Previous empirical research has shown that among international markets, those outside the most developed nations are less efficient and thus more exploitable by active fund managers. The authors find little evidence of skill by US investors in international markets generally, but they do find evidence of high alpha in the tails of the distribution.
The authors find little evidence of superior performance in actively managed funds and discover that very few funds have managed to generate superior performance in international investing. Using simulation draws, they find that the performance of these funds is largely the result of luck and not security selection. Nevertheless, these funds may be able to generate alpha in the future.

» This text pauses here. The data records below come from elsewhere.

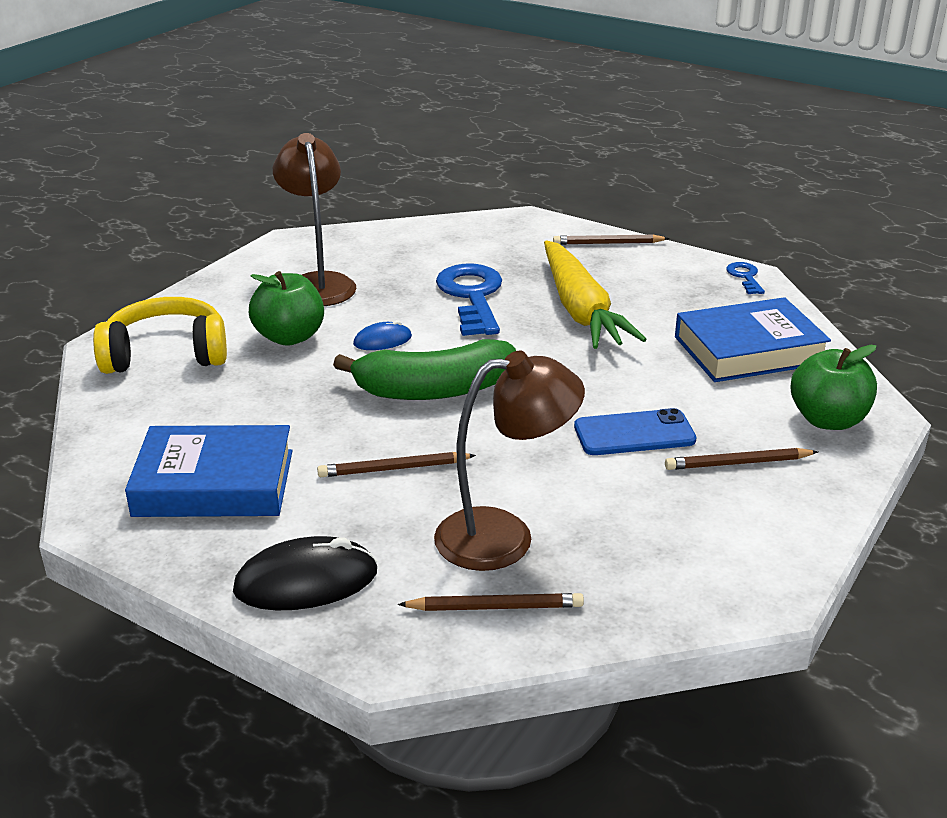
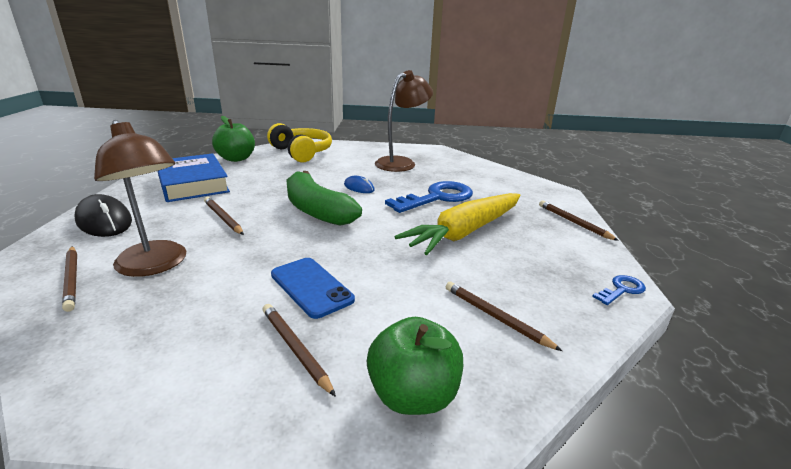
camera: 60 degrees right, 5 degrees down
(289, 337) = (340, 169): green apple -> green apple (236, 158)
(748, 350) = (495, 317): blue book -> brown pencil

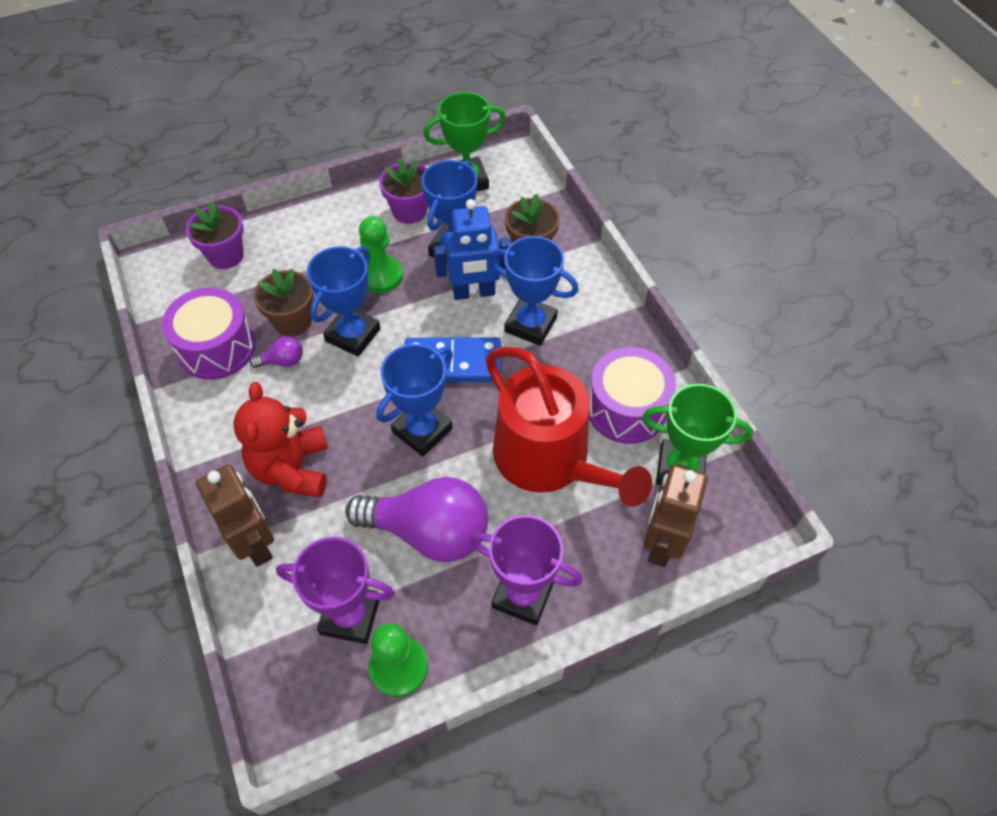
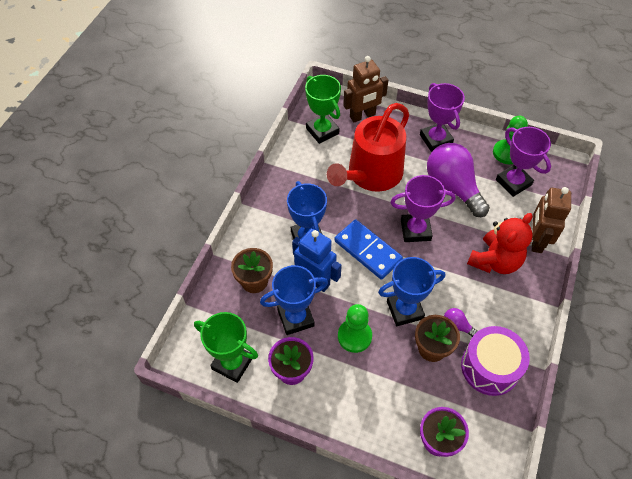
camera: 135 degrees left, 0 degrees up
(422, 430) = (415, 230): blue trophy -> purple trophy
(549, 459) = (371, 174): red watering can -> red watering can turned 150 degrees counterclockwise
(626, 409) = (313, 167): purple drum -> none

How Is This Research Useful to Practitioners?
US-registered active retail mutual funds and institutional investors have combined assets of $2.1 trillion with a mandate to invest in global equities. Much empirical research has been done on the performance and persistence of funds that invest in US equities, but funds with global mandates have received little academic attention. Although the authors’ sample consists only of US-registered funds, their test results are applicable even to funds from non-US sponsors; thus, the results are useful for a global audience.
Approximately 8% of 777 institutional and 6% of 655 retail funds in the authors’ sample generated statistically significant positive alpha over the study period, which can be attributed to stock selection. Most of these institutional funds are relatively small. The authors suggest that for the average investor, passively managed funds are better for diversification than actively managed funds; active management has a higher expense ratio without generating superior returns.
How Did the Authors Conduct This Research?
The authors use a sample of 1,218 institutional funds from Informa Investment Solutions (IIS) for the period of 1991–2009. The IIS database contains the list of actively managed US-registered global funds. Another sample of 1,019 US-registered retail funds is extracted from the CRSP Mutual Fund Database for the period of 1987–2009. The sample of funds is heterogeneous in terms of the countries invested in. To compare the performance with benchmark indices and to manage such a large list of indices, the authors map the institutional and retail funds to Morgan Stanley Capital International (MSCI) indices. For a regression analysis, they use the Fama–French three-factor model and the Carhart four-factor model. They construct separate factors for developed and emerging markets and use both in their factor models; the results are presented together. To assess whether generated alpha is the result of skill or luck, the authors draw 5,000 simulations against returns.
In regard to developed international markets, one potential reason that smaller institutional funds generate superior alphas in international investing is the higher impact and trading costs in developing markets. The authors offer the scope for research scholars to shed some light on this issue and study the relationship between fund size and alpha in emerging economies.